Much more detailed information on costs, utilization and outcomes will be available once the state completes its first evaluation report as part of the federal requirements for the private option waiver in the second half of 2015. Again, the hospital survey data is very preliminary, but gives reason for cautious optimism on reducing the burden of uncompensated care for hospitals in the state.

The small reduction in ER use is a notable finding; coverage expansions are often associated with an initial uptick in ER use. “In the emergency department, I believe a lot of individuals come to the hospital ER because they know we’re required to provide care to anybody who comes and we do that,” Peterson said. “I think that the private option has given some people the alternative now that they know they can go to the physician’s office and be accepted.” Harry Hutchison, vice-president of finance at St. Bernards Healthcare in Jonesboro added: “The private option allows these people to be covered currently. Previously those patients couldn’t go … without having dollars. …They’d go into the ER because they have no money. The opportunity now, because they do have insurance, is to work with prevention, getting them identified and building a relationship with a primary care physician so no longer do they have that single option to come to the emergency room, but to go to an established primary care physician, which is so much more cost-effective.” (The private option does not cover non-emergency ER use; one open question is whether that will impact ER utilization versus traditional Medicaid expansion.) 

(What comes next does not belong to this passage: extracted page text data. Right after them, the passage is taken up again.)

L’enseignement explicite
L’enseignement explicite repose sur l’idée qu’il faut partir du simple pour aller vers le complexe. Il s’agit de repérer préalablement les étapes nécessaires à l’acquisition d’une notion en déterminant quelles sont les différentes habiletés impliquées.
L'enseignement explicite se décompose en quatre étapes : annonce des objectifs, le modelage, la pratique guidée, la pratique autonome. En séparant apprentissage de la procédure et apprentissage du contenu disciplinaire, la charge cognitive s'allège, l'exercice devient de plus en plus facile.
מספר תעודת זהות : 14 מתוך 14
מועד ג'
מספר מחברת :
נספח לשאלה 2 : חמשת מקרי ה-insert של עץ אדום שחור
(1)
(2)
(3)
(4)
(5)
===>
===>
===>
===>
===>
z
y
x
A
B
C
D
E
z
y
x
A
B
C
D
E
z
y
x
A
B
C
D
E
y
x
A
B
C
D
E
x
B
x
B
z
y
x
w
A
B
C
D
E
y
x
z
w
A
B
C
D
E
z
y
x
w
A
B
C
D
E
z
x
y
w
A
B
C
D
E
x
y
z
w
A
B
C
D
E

“I think we are doing well both with respect to the original legislative intent and the re-authorization intent,” Thompson said. He said that state officials would present preliminary drafts of amendments to the private option waiver — adding HSAs and establishing cost-sharing for private option beneficiaries between 50 and 100 percent of the federal poverty level — in the next 4 to 6 weeks.  

Rep. David Meeks, who opposed the private option, said that he was skeptical of the findings because only half of the state’s hospitals had responded to the survey so far. As far as the preliminary data, he said, “I knew that the private option would help out in the short term, but to me it’s about a long-term sustainable program. …I still think we’ve got to continue to reform the program if we’re going to keep the program.”

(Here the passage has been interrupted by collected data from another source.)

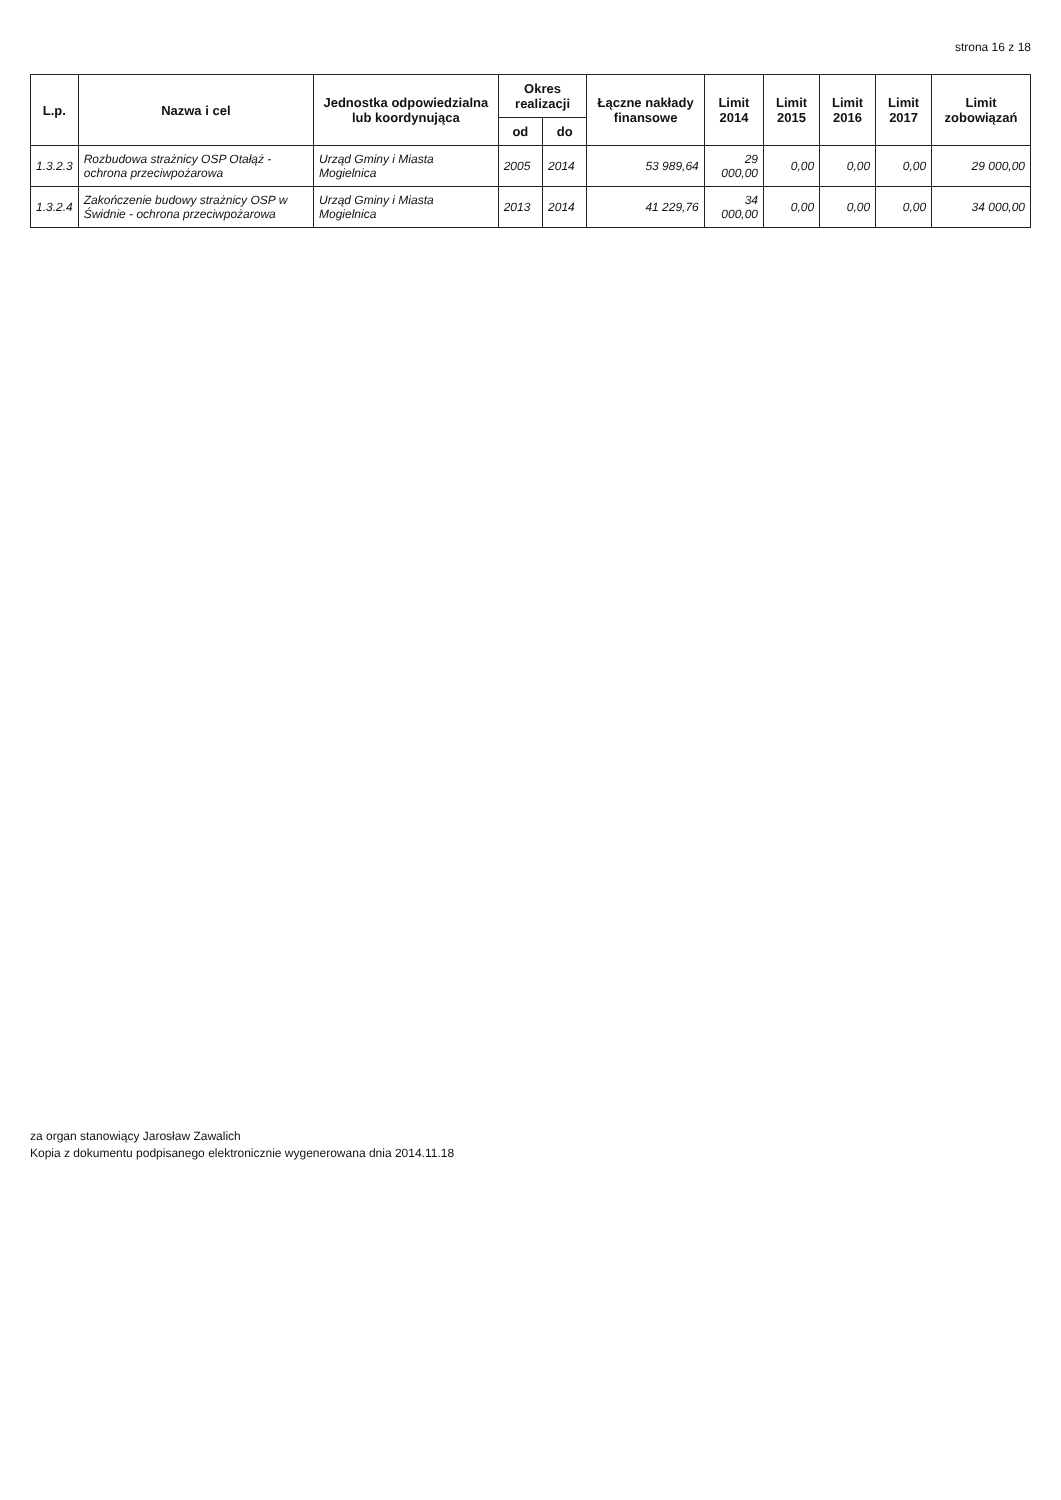strona 16 z 18
| L.p. | Nazwa i cel | Jednostka odpowiedzialna lub koordynująca | Okres realizacji | | Łączne nakłady finansowe | Limit 2014 | Limit 2015 | Limit 2016 | Limit 2017 | Limit zobowiązań |
| --- | --- | --- | --- | --- | --- | --- | --- | --- | --- | --- |
| | | | od | do | | | | | | |
| 1.3.2.3 | Rozbudowa strażnicy OSP Otałąż - ochrona przeciwpożarowa | Urząd Gminy i Miasta Mogielnica | 2005 | 2014 | 53 989,64 | 29 000,00 | 0,00 | 0,00 | 0,00 | 29 000,00 |
| 1.3.2.4 | Zakończenie budowy strażnicy OSP w Świdnie - ochrona przeciwpożarowa | Urząd Gminy i Miasta Mogielnica | 2013 | 2014 | 41 229,76 | 34 000,00 | 0,00 | 0,00 | 0,00 | 34 000,00 |
za organ stanowiący Jarosław Zawalich
Kopia z dokumentu podpisanego elektronicznie wygenerowana dnia 2014.11.18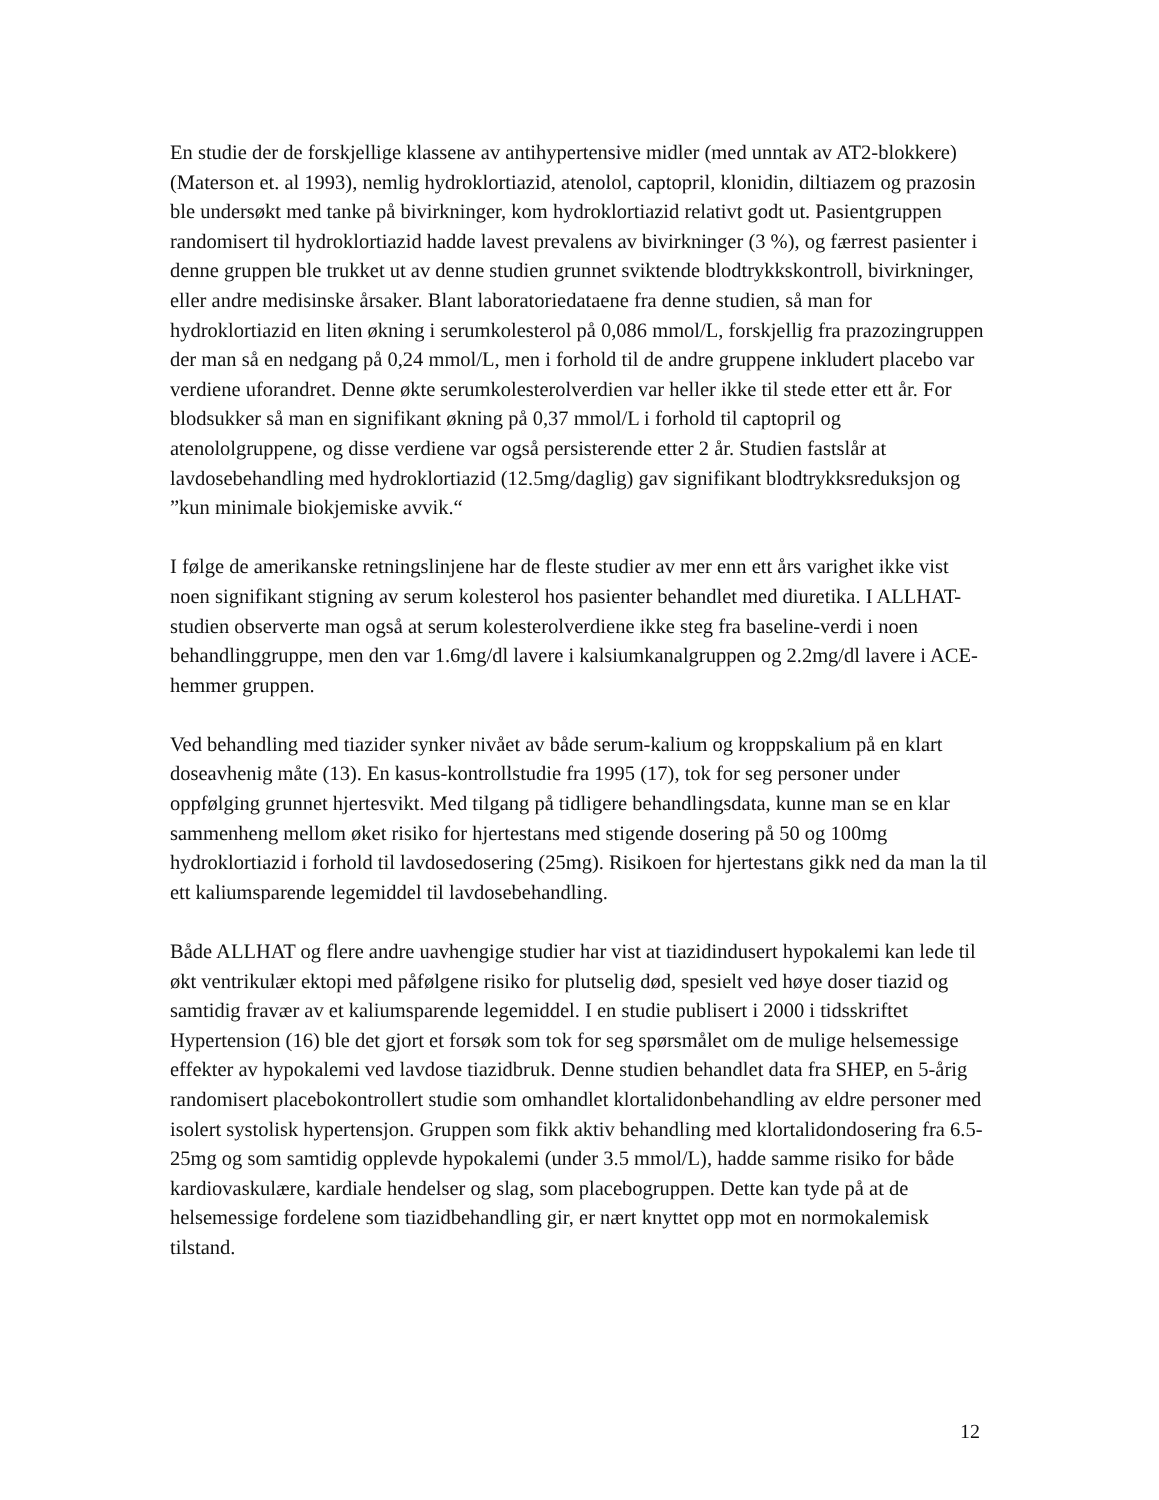En studie der de forskjellige klassene av antihypertensive midler (med unntak av AT2-blokkere) (Materson et. al 1993), nemlig hydroklortiazid, atenolol, captopril, klonidin, diltiazem og prazosin ble undersøkt med tanke på bivirkninger, kom hydroklortiazid relativt godt ut. Pasientgruppen randomisert til hydroklortiazid hadde lavest prevalens av bivirkninger (3 %), og færrest pasienter i denne gruppen ble trukket ut av denne studien grunnet sviktende blodtrykkskontroll, bivirkninger, eller andre medisinske årsaker. Blant laboratoriedataene fra denne studien, så man for hydroklortiazid en liten økning i serumkolesterol på 0,086 mmol/L, forskjellig fra prazozingruppen der man så en nedgang på 0,24 mmol/L, men i forhold til de andre gruppene inkludert placebo var verdiene uforandret. Denne økte serumkolesterolverdien var heller ikke til stede etter ett år. For blodsukker så man en signifikant økning på 0,37 mmol/L i forhold til captopril og atenololgruppene, og disse verdiene var også persisterende etter 2 år. Studien fastslår at lavdosebehandling med hydroklortiazid (12.5mg/daglig) gav signifikant blodtrykksreduksjon og ”kun minimale biokjemiske avvik.“
I følge de amerikanske retningslinjene har de fleste studier av mer enn ett års varighet ikke vist noen signifikant stigning av serum kolesterol hos pasienter behandlet med diuretika. I ALLHAT-studien observerte man også at serum kolesterolverdiene ikke steg fra baseline-verdi i noen behandlinggruppe, men den var 1.6mg/dl lavere i kalsiumkanalgruppen og 2.2mg/dl lavere i ACE-hemmer gruppen.
Ved behandling med tiazider synker nivået av både serum-kalium og kroppskalium på en klart doseavhenig måte (13). En kasus-kontrollstudie fra 1995 (17), tok for seg personer under oppfølging grunnet hjertesvikt. Med tilgang på tidligere behandlingsdata, kunne man se en klar sammenheng mellom øket risiko for hjertestans med stigende dosering på 50 og 100mg hydroklortiazid i forhold til lavdosedosering (25mg). Risikoen for hjertestans gikk ned da man la til ett kaliumsparende legemiddel til lavdosebehandling.
Både ALLHAT og flere andre uavhengige studier har vist at tiazidindusert hypokalemi kan lede til økt ventrikulær ektopi med påfølgene risiko for plutselig død, spesielt ved høye doser tiazid og samtidig fravær av et kaliumsparende legemiddel. I en studie publisert i 2000 i tidsskriftet Hypertension (16) ble det gjort et forsøk som tok for seg spørsmålet om de mulige helsemessige effekter av hypokalemi ved lavdose tiazidbruk. Denne studien behandlet data fra SHEP, en 5-årig randomisert placebokontrollert studie som omhandlet klortalidonbehandling av eldre personer med isolert systolisk hypertensjon. Gruppen som fikk aktiv behandling med klortalidondosering fra 6.5-25mg og som samtidig opplevde hypokalemi (under 3.5 mmol/L), hadde samme risiko for både kardiovaskulære, kardiale hendelser og slag, som placebogruppen. Dette kan tyde på at de helsemessige fordelene som tiazidbehandling gir, er nært knyttet opp mot en normokalemisk tilstand.
12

All of the hospital administrators testified that the private option was vital to their financial stability. “It’s essential to our survival right now,” Hutchison. “For St. Bernards, it is essential for making ends meet.”

After the jump, more information on the survey findings: 

There was a fair amount of variance in findings between hospitals. Of the 42 hospitals which reported, 26 had a decrease in emergency department use; 37 out of 42 had fewer uninsured patients in the emergency room. Here’s the range: 

Of the 42 which reported, 25 had both fewer ER patients and fewer uninsured ER patients. 

Most of the hospitals reporting also had fewer uninsured hospitalizations, though this is a smaller data set because hospitals having fewer than 10 admissions by uninsured patients in either year were excluded.